Ardent défenseur du cinéma belge, il s'en faisait le porte-parole, contre vents et marées. Il avait suivi les débuts sur la Croisette cannoise de la génération "C'est arrivé près de chez vous" (Rémy Belvaux, André Bonzel, Benoît Poelvoorde, Vincent Tavier), accompagné les débuts difficiles des Dardenne, fut un des premiers supporters de Jaco Van Dormael...
Ne négligeant aucun format ni aucun genre (avec un amour particulier pour le documentaire), Jean-Michel Vlaeminckx et l'équipe de Cinergie - sa famille professionnelle qu'il aimait tant - ont souvent été les premiers à écrire sur de jeunes cinéastes et comédiens, à l'occasion de leurs premières œuvres, film de fin d'étude ou court métrage professionnel. Nombreux sont ceux qui lui doivent un premier article, une première (longue) interview et, partant, un premier encouragement.
Si Jean-Michel Vlaeminckx avait ses coups de coeur (et -rares- coups de sang) et ses préférences, il ne transigeait pas, défendant avant tout l'intégrité du métier de critique et des œuvres cinématographiques face au raz-de-marée du cinéma commercial. "Il me semble que la propagande donc la réclame cela se paie. Le point de vue [du critique] lui, est non payant" rappelait-il pertinemment dans un courrier à l'Union de la presse cinématographique belge (UPCB) dont il était membre..On pouvait ne pas partager ses opinions ou ses analyses, dont il discutait volontiers, mais sa sincérité et son professionnalisme forçaient le respect.

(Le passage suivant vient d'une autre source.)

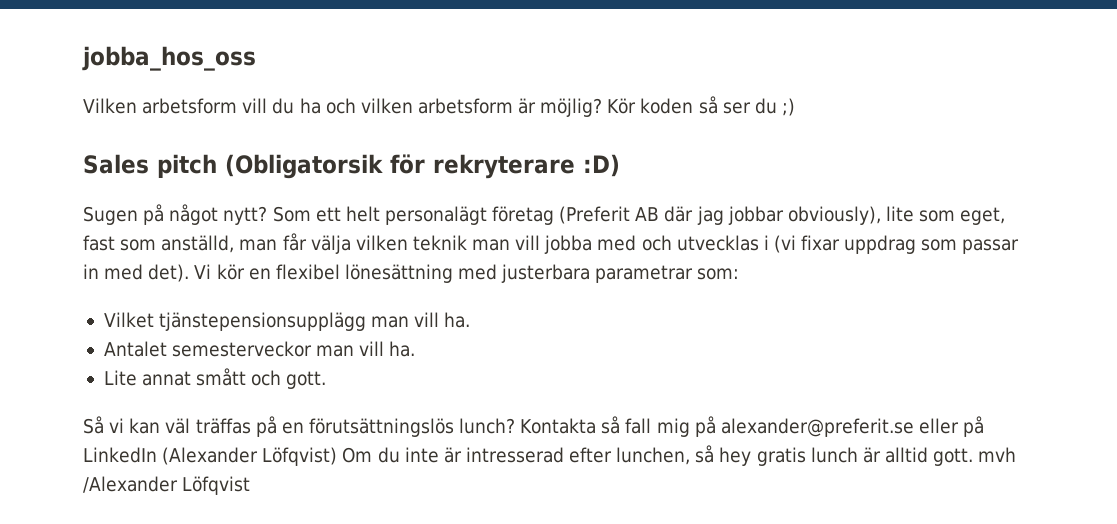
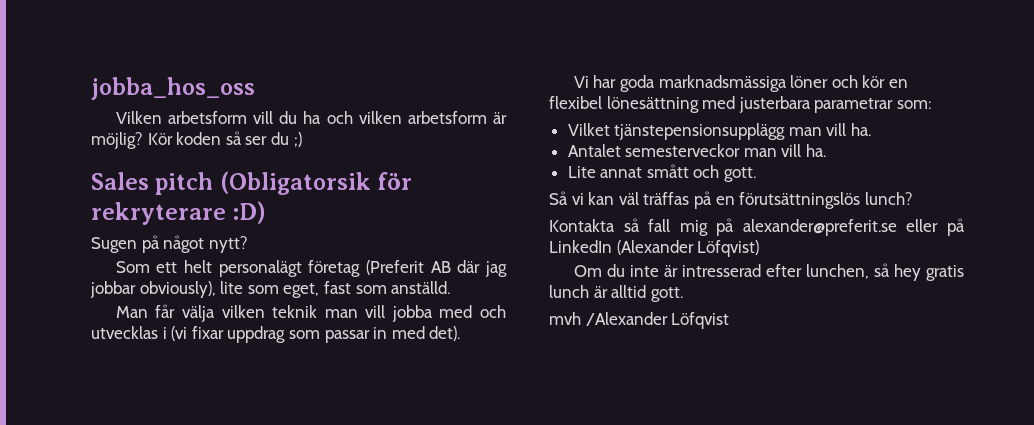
(268, 215) none -> (248, 244) //
[161,235,278,253] anställd, man -> [391,281,451,294] [115,306,148,318] anställd. // Man
[194,264,212,279] Vi -> [573,75,858,92] // Vi har goda marknadsmässiga löner och
(516, 426) none -> (913, 198) //
(338, 456) none -> (760, 248) //
(974, 457) none -> (683, 294) //

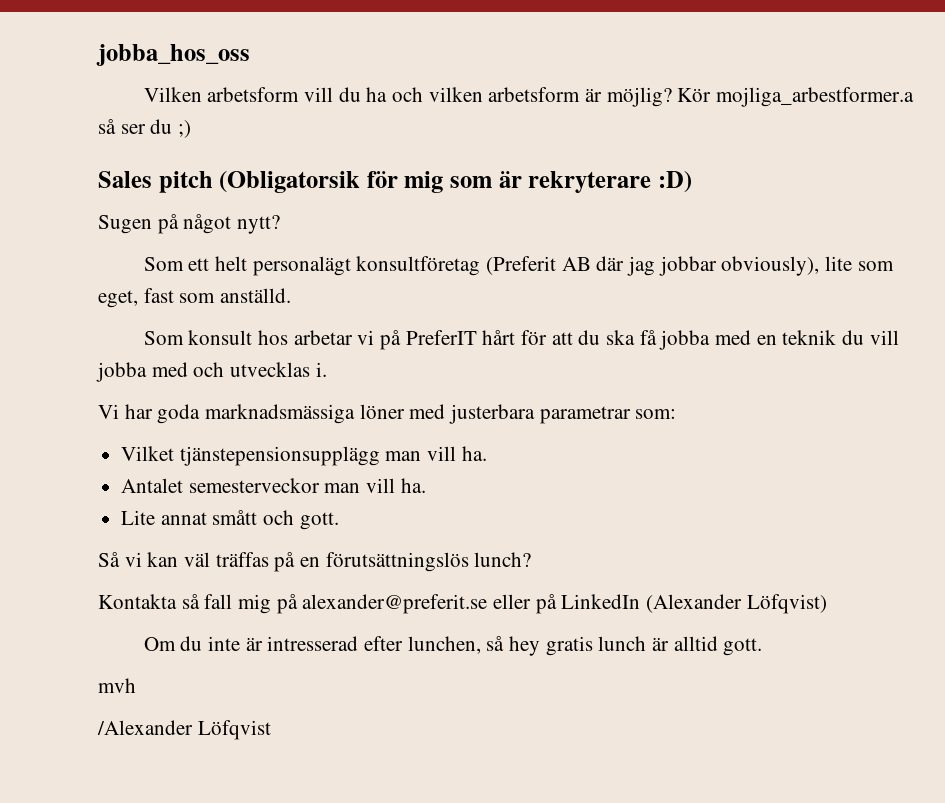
[176,132,222,145] koden -> [715,87,914,107] mojliga_arbestformer.a
(413, 181) none -> [404,171,522,193] mig som är
[308,260,361,277] företag -> [356,256,481,276] konsultföretag
[115,304,358,322] Man får välja vilken teknik man -> [143,330,864,350] Som konsult hos arbetar vi på PreferIT hårt för att du ska få jobba med en teknik du
[162,326,461,343] i (vi fixar uppdrag som passar in med det). -> [315,362,327,377] i.
[831,75,908,88] [549,96,699,113] och kör en flexibel lönesättning -> (405, 411) none
(581, 318) none -> (136, 685) //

L'admiration, aussi : l'homme avait ébloui par deux fois ses proches et ses confrères, surmontant à l'âge de le retraite un cancer, d'abord, et un AVC, ensuite, pour, à chaque fois, reprendre le flambeau et repartir dans les salles et sur les tournages.

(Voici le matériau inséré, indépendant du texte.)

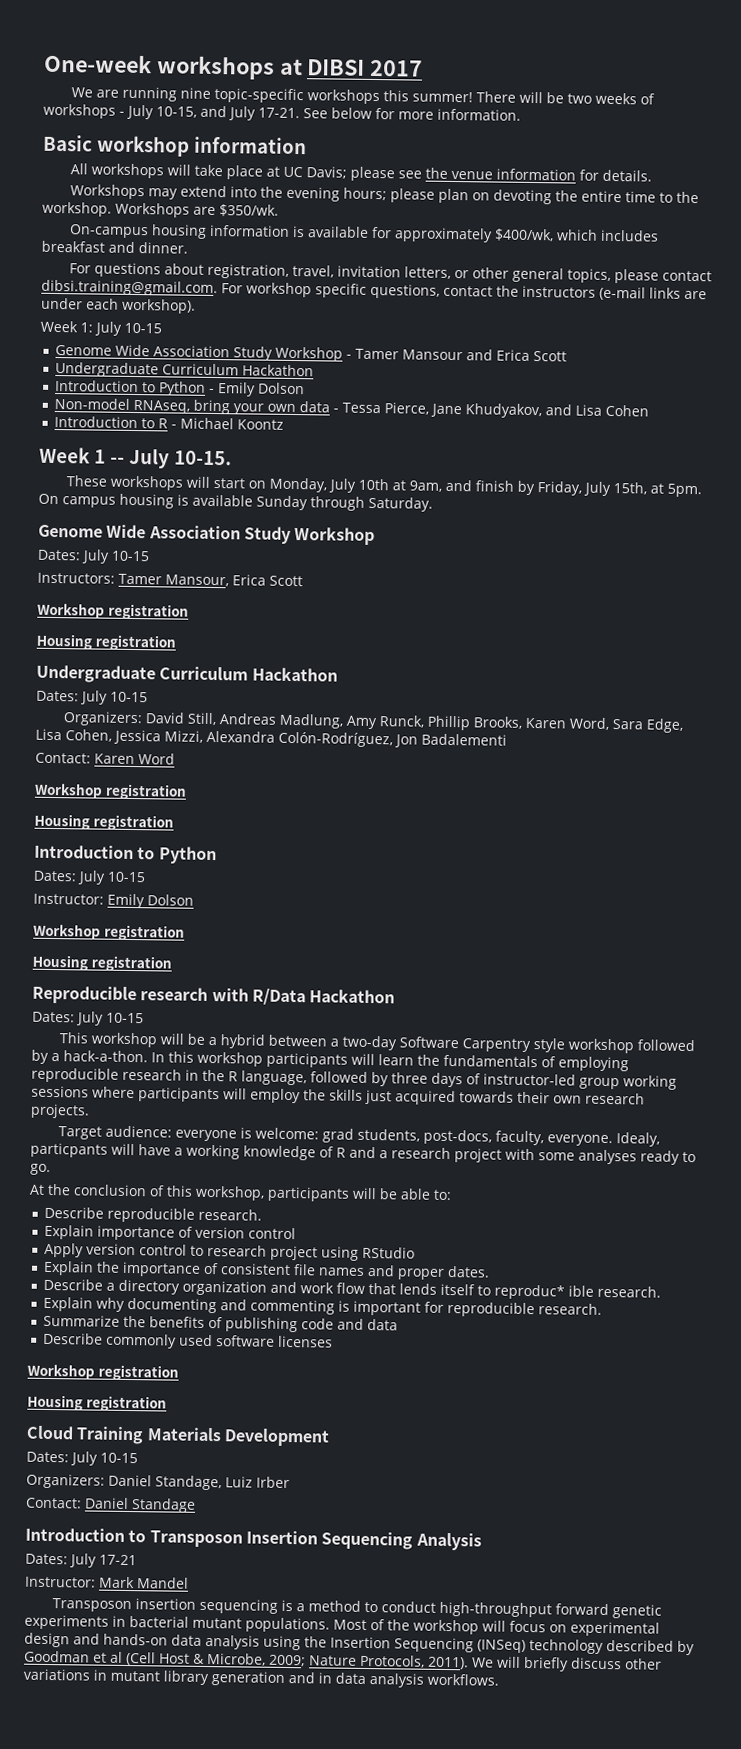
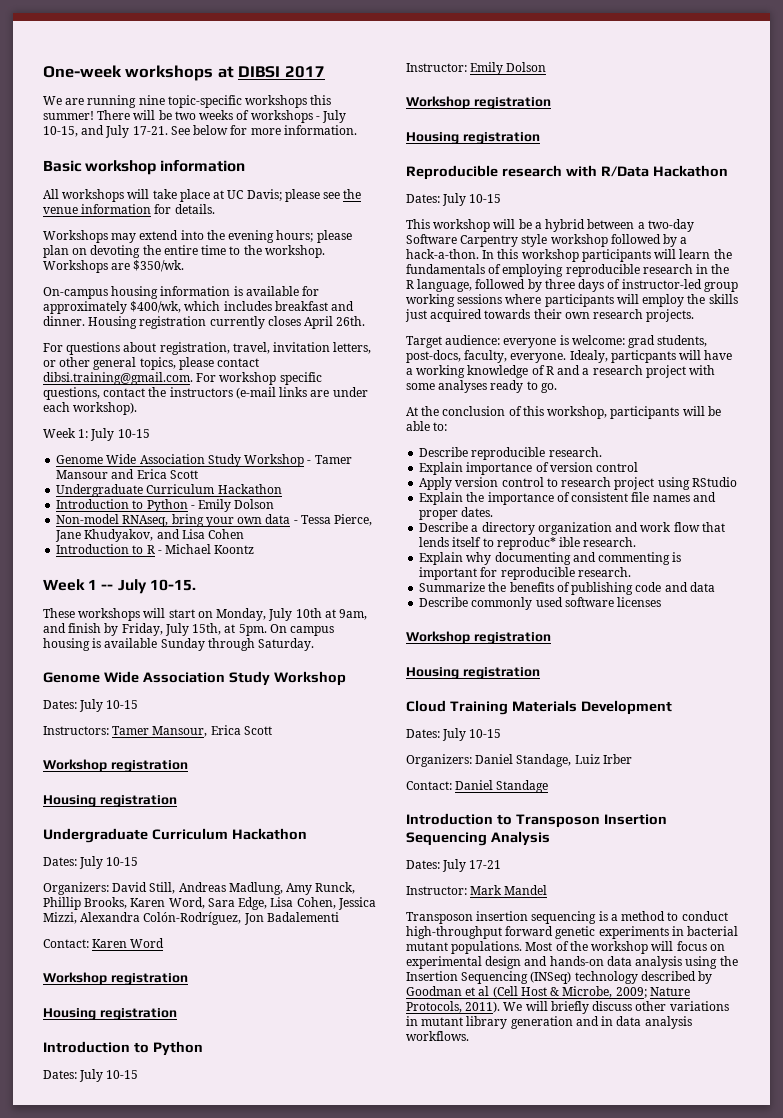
(188, 248) none -> [88,316,366,329] Housing registration currently closes April 26th.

Avec Jean-Michel, c'est une mémoire précieuse des quarante dernières années du cinéma belge qui s'éteint. Il nous reste ses écrits pour nous en souvenir. Et l'image de son éternel sourire pour les illuminer.
Alain Lorfèvre
La rédaction de La Libre Culture présente à la famille de Jean-Michel et à toute l'équipe de Cinergie leurs sincères et affectueuses condoléances.